Lake Travis ISD officials discussed updating campus library websites and making it easier for parents to browse library books online at a recent meeting.

Over the past few months, community members have voiced both concerns and support for removing challenged books from district libraries.

The overview

Amanda Prehn, LTISD director of elementary curriculum and instruction, provided an update on the district’s library services at the Feb. 21 board of trustees meeting.

The district is working to adopt or consider some of the following changes to its library offerings, Prehn said, including:
  • Updating the district’s library policy to align with new guidelines from the Texas State Library and Archives Commission
  • Moving to a districtwide book reconsideration committee that is randomly selected instead of being appointed by campus principals
  • Streamlining campus library websites to include similar information
  • Creating videos for parents on how to use the district’s online library database to search books
  • Adopting new features from its book vendor to increase parental engagement
What they’re saying

Some board members suggested the district improve the process for parents to search library books online by specific topics known as tags. Parents may use an advanced filter to search books by age range, subject and author, and ask campus librarians to restrict their child’s access to certain topics, Prehn said.

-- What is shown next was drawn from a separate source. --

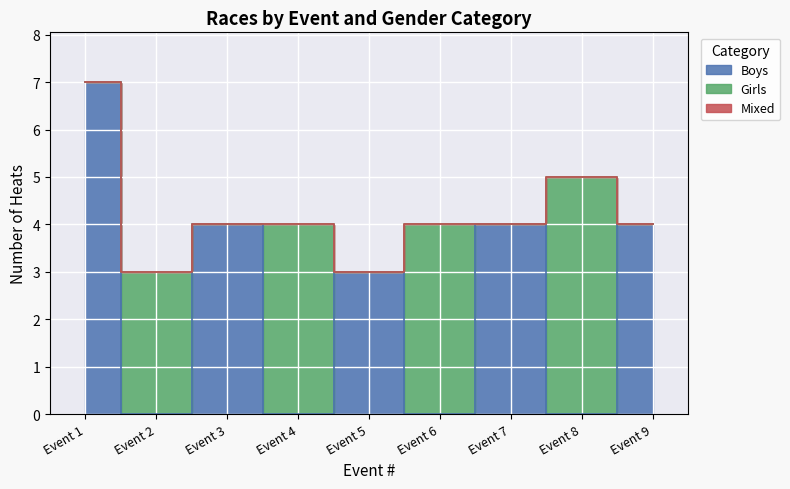

True or false: Mixed has more than 1 points higher than both neighbors.

True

“There are some pretty robust search tools within our database that [are] easy for parents to navigate and use,” Prehn said. “We want to make sure that we're putting that information out there, so everybody can easily access that.”

Prehn gave an example that a parent could restrict their child from reading any books about cats; however, Place 3 board member Erin Archer asked if the library system could flag more serious topics, like suicide. Board President John Aoueille requested a list of all current book tags.

“The tags—that's the key to making our parents in our district comfortable,” Aoueille said. “The big tags are going to be gender fluid. They're going to be violence. It’s going to be explicit materials. It’s going to be language. It’s all of those things that our parents are asking us for.”

The context

LTISD is one of many districts across the state that is grappling with how to review library books and respond to book challenges from community members in light of a new state law. House Bill 900 banned public schools from having sexually explicit books and required vendors to rate their books based on sexual content before selling them to school districts.

Although the 5th U.S. Circuit Court of Appeals temporarily blocked the requirement for vendors to issue book ratings in January, districts must still follow new state library collection standards banning sexually explicit books, according to previous reporting by Community Impact.

In November, district officials proposed a new library policy banning harmful or obscene material with an emphasis on parents’ roles in selecting their students’ books.

In case you missed it

The district launched an online form last year allowing parents and community members to challenge books and see books under review. Five library resources were challenged from December to January, Prehn said. Decisions on two of the books were appealed and will go to the board of trustees for a final vote, she said.

Since December, many community members have attended board meetings to speak against the district banning books after the board of trustees voted to remove and transfer three books from campus libraries at a Nov. 15 meeting. The board's vote reversed the decisions of a reconsideration committee and district administrators to keep the materials in campus libraries.